Il saggio, scritto a quattro mani con Pavel Stroilov, ricercatore presso il Centro Memorial di Mosca, avvalendosi di un’ampia documentazione proveniente dall’Archivio della Fondazione Gorbaciov e del Comitato Centrale del Pcus, prende le mosse da una data storica memorabile, eppure sconosciuta ai più, il 26 marzo 1987. Quel giorno il Politburo del Cc del Pcus decise per gli anni a venire la politica dell’Urss nell’Europa Occidentale. «Gorbaciov – scrivono i due autori – sintetizzò tale politica con brevità e chiarezza, come un ordine di combattimento: Strangolare abbracciando».

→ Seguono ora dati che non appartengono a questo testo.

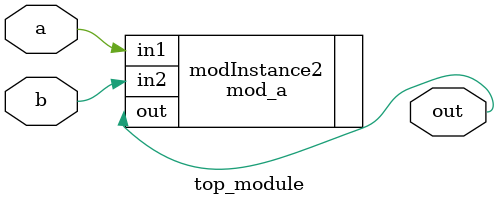
<source format=v>
module top_module ( input a, input b, output out );

    /* Method 1 */
    // mod_a modInstance1(a, b, out);
    /* Method 1 */
    
    /* Method 2 */
    mod_a modInstance2(.out(out), .in1(a), .in2(b));
    /* Method 2 */
    
endmodule

</source>
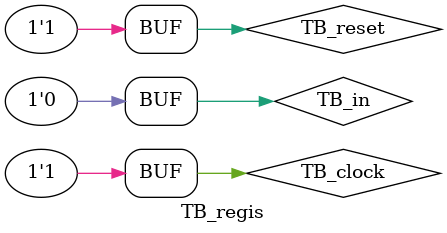
<source format=v>
/*
Testbench para o MODULO registrador deslocador de 4 bits

    module proj_registrador(Q3,Q2,Q1,Q0,in,reset,clock) com:

	 ENTRADAS:
	 in,reset,clock

	 SAÍDAS:
	 Q3,Q2,Q1,Q0
*/



module TB_regis;
 
	reg TB_reset, TB_clock, TB_in;
	wire TB_Q3,TB_Q2,TB_Q1,TB_Q0;


// module proj_registrador(Q3,Q2,Q1,Q0,in,reset,clock) 
   registrador  dut(TB_Q3,TB_Q2,TB_Q1,TB_Q0,TB_in, TB_reset, TB_clock);

	
initial
  begin
	TB_reset = 1'b1;	TB_clock = 1'b0; 	TB_in = 1'b0;	 #20
	TB_reset = 1'b0;	TB_clock = 1'b1; 	TB_in = 1'b0; 	 #20
	TB_reset = 1'b1;	TB_clock = 1'b0; 	TB_in = 1'b1; 	 #20 ;
	TB_reset = 1'b1;	TB_clock = 1'b1; 	TB_in = 1'b1; 	 #20 ;
	TB_reset = 1'b1;	TB_clock = 1'b0; 	TB_in = 1'b0; 	 #20 ;
	TB_reset = 1'b1;	TB_clock = 1'b1; 	TB_in = 1'b0; 	 #20 ;
	TB_reset = 1'b1;	TB_clock = 1'b0; 	TB_in = 1'b0; 	 #20 ;
	TB_reset = 1'b1;	TB_clock = 1'b1; 	TB_in = 1'b0; 	 #20 ;
	TB_reset = 1'b1;	TB_clock = 1'b0; 	TB_in = 1'b0; 	 #20 ;
	TB_reset = 1'b1;	TB_clock = 1'b1; 	TB_in = 1'b0; 	 #20 ;
	TB_reset = 1'b1;	TB_clock = 1'b0; 	TB_in = 1'b0; 	 #20 ;
	TB_reset = 1'b1;	TB_clock = 1'b1; 	TB_in = 1'b0; 	 #20 ;
end


endmodule



</source>
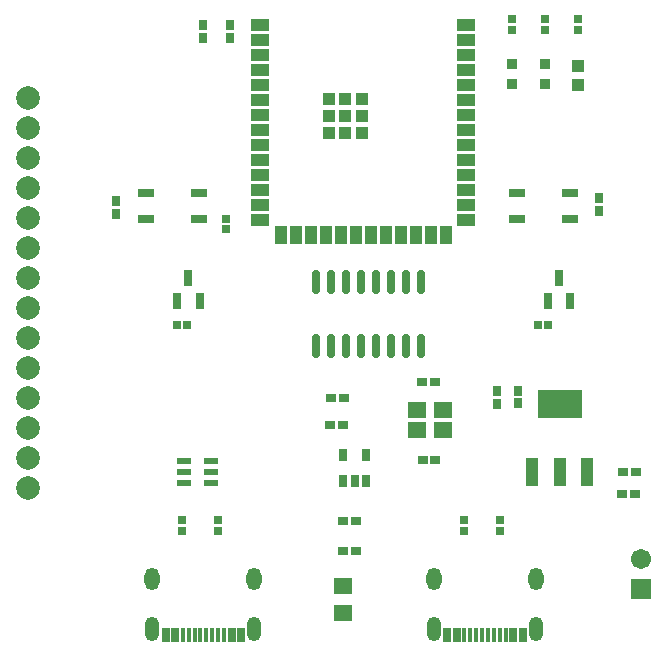
<source format=gts>
G04*
G04 #@! TF.GenerationSoftware,Altium Limited,Altium Designer,25.0.2 (28)*
G04*
G04 Layer_Color=8388736*
%FSLAX25Y25*%
%MOIN*%
G70*
G04*
G04 #@! TF.SameCoordinates,2A04F1A2-3F02-4B23-887A-497E0413F5F6*
G04*
G04*
G04 #@! TF.FilePolarity,Negative*
G04*
G01*
G75*
%ADD28R,0.05518X0.03156*%
%ADD29R,0.01575X0.04725*%
%ADD30R,0.02559X0.04725*%
%ADD31R,0.03511X0.02526*%
%ADD32R,0.04258X0.09613*%
%ADD33R,0.02526X0.02627*%
%ADD34R,0.03950X0.03950*%
%ADD35R,0.06312X0.05524*%
%ADD36O,0.02770X0.08160*%
%ADD37R,0.06299X0.03937*%
%ADD38R,0.02526X0.03511*%
%ADD39R,0.14573X0.09613*%
%ADD40R,0.02756X0.04331*%
%ADD41R,0.04621X0.02495*%
%ADD42R,0.06306X0.05656*%
%ADD43R,0.02627X0.02526*%
%ADD44R,0.03156X0.05321*%
%ADD45R,0.03550X0.03550*%
%ADD46R,0.03937X0.06299*%
%ADD47R,0.04343X0.04343*%
%ADD48O,0.04725X0.08268*%
%ADD49O,0.05118X0.07480*%
%ADD50C,0.07887*%
%ADD51R,0.06706X0.06706*%
%ADD52C,0.06706*%
D28*
X178576Y152729D02*
D03*
X196293D02*
D03*
X178576Y144264D02*
D03*
X196293D02*
D03*
X54953D02*
D03*
X72669Y152729D02*
D03*
X54953D02*
D03*
X72669Y144264D02*
D03*
D29*
X163078Y5399D02*
D03*
X174890D02*
D03*
X170952D02*
D03*
X167016D02*
D03*
X168984D02*
D03*
X165048D02*
D03*
X172921D02*
D03*
X161109D02*
D03*
X71201D02*
D03*
X75138D02*
D03*
X73169D02*
D03*
X77106D02*
D03*
X79074D02*
D03*
X67263D02*
D03*
X81043D02*
D03*
X69232D02*
D03*
D30*
X155402D02*
D03*
X180598D02*
D03*
X177448D02*
D03*
X158551D02*
D03*
X83602D02*
D03*
X64704D02*
D03*
X86752D02*
D03*
X61555D02*
D03*
D31*
X213954Y59700D02*
D03*
X213854Y52600D02*
D03*
X147211Y63916D02*
D03*
X151346Y89937D02*
D03*
X120946Y84400D02*
D03*
X120800Y75400D02*
D03*
X147054Y89937D02*
D03*
X218246Y59700D02*
D03*
X218146Y52600D02*
D03*
X151503Y63916D02*
D03*
X116654Y84400D02*
D03*
X116508Y75400D02*
D03*
X124946Y43400D02*
D03*
Y33400D02*
D03*
X120654D02*
D03*
Y43400D02*
D03*
D32*
X201955Y59801D02*
D03*
X192900D02*
D03*
X183845D02*
D03*
D33*
X199000Y207296D02*
D03*
Y210704D02*
D03*
X81800Y140696D02*
D03*
X161000Y40296D02*
D03*
X172900Y40300D02*
D03*
X79000Y40296D02*
D03*
X67000D02*
D03*
X177000Y207296D02*
D03*
X188000D02*
D03*
X177000Y210704D02*
D03*
X188000D02*
D03*
X172900Y43708D02*
D03*
X161000Y43704D02*
D03*
X79000D02*
D03*
X67000D02*
D03*
X81800Y144104D02*
D03*
D34*
X199000Y195148D02*
D03*
X199001Y188853D02*
D03*
D35*
X145200Y73936D02*
D03*
X153862Y80629D02*
D03*
X145200D02*
D03*
X153862Y73936D02*
D03*
D36*
X146700Y101730D02*
D03*
X141700D02*
D03*
X126700D02*
D03*
X121700D02*
D03*
X116700D02*
D03*
X121700Y123270D02*
D03*
X111700Y101730D02*
D03*
X126700Y123270D02*
D03*
X131700Y101730D02*
D03*
X136700D02*
D03*
X111700Y123270D02*
D03*
X116700D02*
D03*
X131700D02*
D03*
X136700D02*
D03*
X141700D02*
D03*
X146700D02*
D03*
D37*
X92945Y203882D02*
D03*
Y143882D02*
D03*
Y148882D02*
D03*
X161843Y193882D02*
D03*
Y188882D02*
D03*
Y183882D02*
D03*
Y178882D02*
D03*
Y173882D02*
D03*
Y168882D02*
D03*
Y163882D02*
D03*
X92945Y158882D02*
D03*
Y163882D02*
D03*
Y168882D02*
D03*
Y173882D02*
D03*
Y153882D02*
D03*
Y178882D02*
D03*
Y183882D02*
D03*
Y188882D02*
D03*
Y193882D02*
D03*
X161843Y198882D02*
D03*
Y203882D02*
D03*
Y143882D02*
D03*
Y208882D02*
D03*
X92945D02*
D03*
Y198882D02*
D03*
X161843Y158882D02*
D03*
Y153882D02*
D03*
Y148882D02*
D03*
D38*
X83000Y204454D02*
D03*
X74000D02*
D03*
X179000Y86946D02*
D03*
X171900Y86846D02*
D03*
X45000Y145854D02*
D03*
X206000Y146854D02*
D03*
Y151146D02*
D03*
X179000Y82654D02*
D03*
X171900Y82554D02*
D03*
X83000Y208746D02*
D03*
X74000D02*
D03*
X45000Y150146D02*
D03*
D39*
X192900Y82399D02*
D03*
D40*
X120800Y65400D02*
D03*
X124540Y56738D02*
D03*
X128280D02*
D03*
X120801D02*
D03*
X128281Y65400D02*
D03*
D41*
X76824Y59900D02*
D03*
X67776Y63640D02*
D03*
Y56160D02*
D03*
X76824Y63640D02*
D03*
Y56160D02*
D03*
X67776Y59900D02*
D03*
D42*
X120800Y12902D02*
D03*
Y21898D02*
D03*
D43*
X185696Y108700D02*
D03*
X189104D02*
D03*
X65196Y108900D02*
D03*
X68604D02*
D03*
D44*
X72860Y116663D02*
D03*
X189003D02*
D03*
X65380D02*
D03*
X192743Y124537D02*
D03*
X69120D02*
D03*
X196483Y116663D02*
D03*
D45*
X177000Y195700D02*
D03*
X188000D02*
D03*
Y189000D02*
D03*
X177000D02*
D03*
D46*
X149894Y138843D02*
D03*
X144894D02*
D03*
X104894D02*
D03*
X154894Y138961D02*
D03*
X139894Y138843D02*
D03*
X134894D02*
D03*
X129894D02*
D03*
X124894D02*
D03*
X119894D02*
D03*
X114894D02*
D03*
X109894D02*
D03*
X99894D02*
D03*
D47*
X127000Y184000D02*
D03*
X121488Y178488D02*
D03*
Y184000D02*
D03*
X127000Y178488D02*
D03*
Y172976D02*
D03*
X121488D02*
D03*
X115976Y184000D02*
D03*
Y178488D02*
D03*
Y172976D02*
D03*
D48*
X150972Y7564D02*
D03*
X185028D02*
D03*
X91181D02*
D03*
X57126D02*
D03*
D49*
X150972Y24101D02*
D03*
X185028D02*
D03*
X91181D02*
D03*
X57126D02*
D03*
D50*
X15600Y184600D02*
D03*
Y64600D02*
D03*
Y114600D02*
D03*
Y144600D02*
D03*
Y74600D02*
D03*
Y84600D02*
D03*
Y104600D02*
D03*
Y164600D02*
D03*
Y134600D02*
D03*
Y174600D02*
D03*
Y94600D02*
D03*
Y154600D02*
D03*
Y54600D02*
D03*
Y124600D02*
D03*
D51*
X220101Y20932D02*
D03*
D52*
Y30775D02*
D03*
M02*

</source>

Il progetto, che di lì a poco verrà conosciuto dal mondo intero come Casa Comune Europea, altro non era che l’estremo tentativo da parte dei dirigenti sovietici di mettere al sicuro i confini occidentali dell’impero, visto che gli altri regimi comunisti europei stavano già fraternizzando con l’Occidente, attraverso un abbraccio soffocante con il Vecchio Continente.
Gli incontri dei mesi successivi tra Gorbaciov e i leader dei principali partiti comunisti e socialisti europei, Natta, Mitterrand, Gonzales, Brandt, riportati nel saggio di Bukovskij e Stroilov, evidenziano come l’idea di un’Europa socialista saldamente legata all’Urss trovasse ampio consenso in vari settori della sinistra. Piaceva molto non solo al comunista Natta ma anche al socialista Mitterrand desideroso di affrancare l’Europa dalla Nato e dall’influenza statunitense.
Il crollo dell’Unione Sovietica, un evento che nemmeno i cremlinologi più esperti seppero prevedere, mandò in frantumi una metà dell’edificio europeo, ma non riuscì a impedire che la Ue nascesse avendo come riferimento ideale un’Europa socialista e un impianto istituzionale burocratico, verticistico, dirigista, privo di organi veramente rappresentativi.
Vaclav Havel, che fu uno dei primi ad accorgersi di questa stortura, in tempi recenti si era adoperato affinché la Ue avesse come partner privilegiato gli Stati Uniti anziché la Russia. Forse temeva che la Federazione Russa di Putin, degna erede dell’Urss, potesse riesumare l’idea dell’abbraccio mortale attraverso l’arma energetica del gas.